Reproducibility Modes
| Mode | Threads | Entropy | Use Case |
|---|---|---|---|
--heuristic (default) |
User-specified | System | Fast, standard analysis |
--deterministic |
Forced to 1 | Fixed file | Bit-identical reproducibility |
# Deterministic mode
straincascade -i reads.fastq.gz --deterministic
# Heuristic mode (default)
straincascade -i reads.fastq.gz --heuristic -t 32Result Types
| Type | Description |
|---|---|
main (default) |
Standard output files |
all |
All intermediate and final files |
R |
R-friendly output format |
straincascade -i reads.fastq.gz -r allForce Overwrite
By default, existing output files are overwritten.

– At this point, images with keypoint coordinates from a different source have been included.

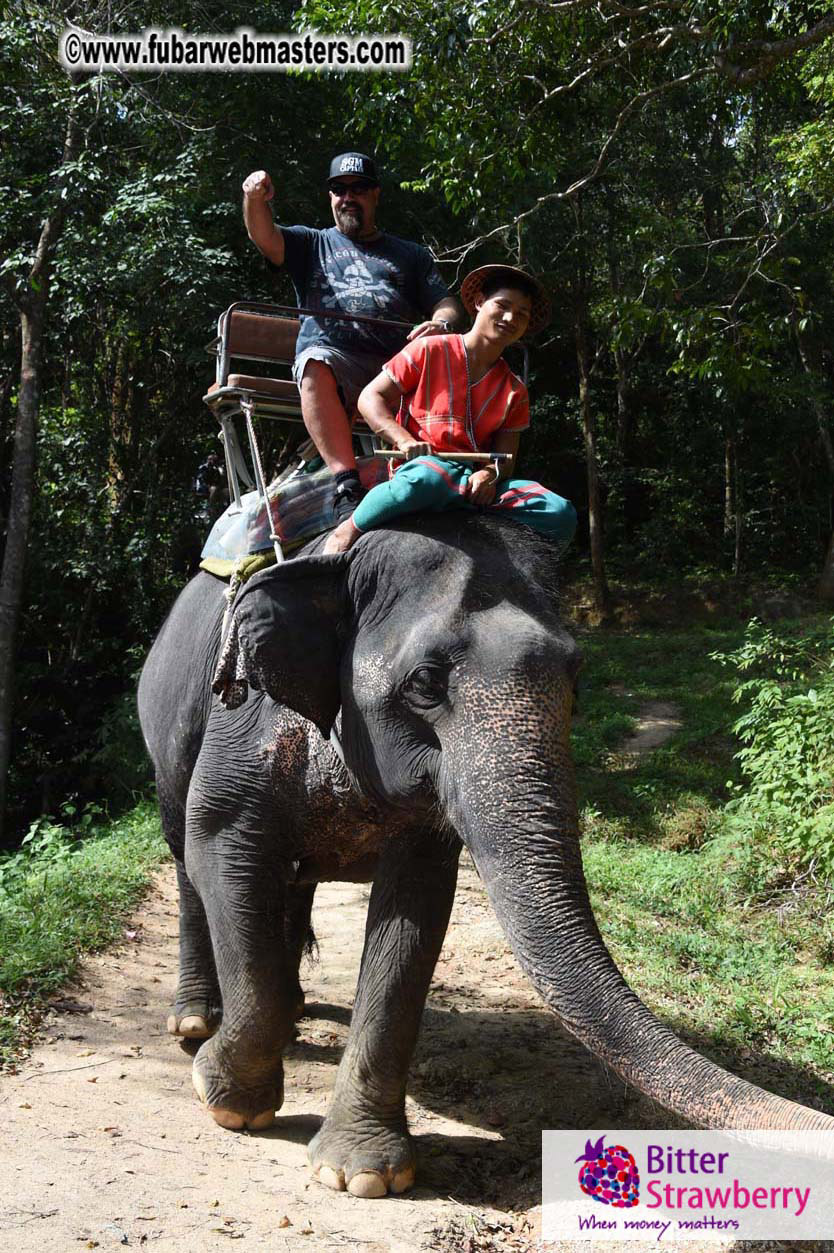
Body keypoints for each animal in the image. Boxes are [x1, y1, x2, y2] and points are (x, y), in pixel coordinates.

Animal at [137, 511, 834, 1199]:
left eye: (576, 678)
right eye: (425, 682)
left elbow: (413, 913)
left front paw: (364, 1174)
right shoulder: (242, 728)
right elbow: (218, 848)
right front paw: (228, 1102)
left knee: (293, 885)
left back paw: (295, 1006)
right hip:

To skip existing outputs:
straincascade -i reads.fastq.gz -f noUpdating StrainCascade
# Update software scripts
straincascade -us
# Update Apptainer images
straincascade -uai
# Update databases
straincascade -udbFor instructions on full reinstallation, see Installation.
Caveats
Conda environment and PATH in SBATCH jobs: When submitting
sbatchjobs, your conda environment will not remain active automatically. If you have multiple installations, activate the correct environment in your SBATCH script to ensure the appropriate paths are used.Resource requirements: StrainCascade is resource-intensive and will overwhelm standard desktop or laptop computers. Use an HPC environment with at least 32 cores and 96 GB RAM for optimal performance.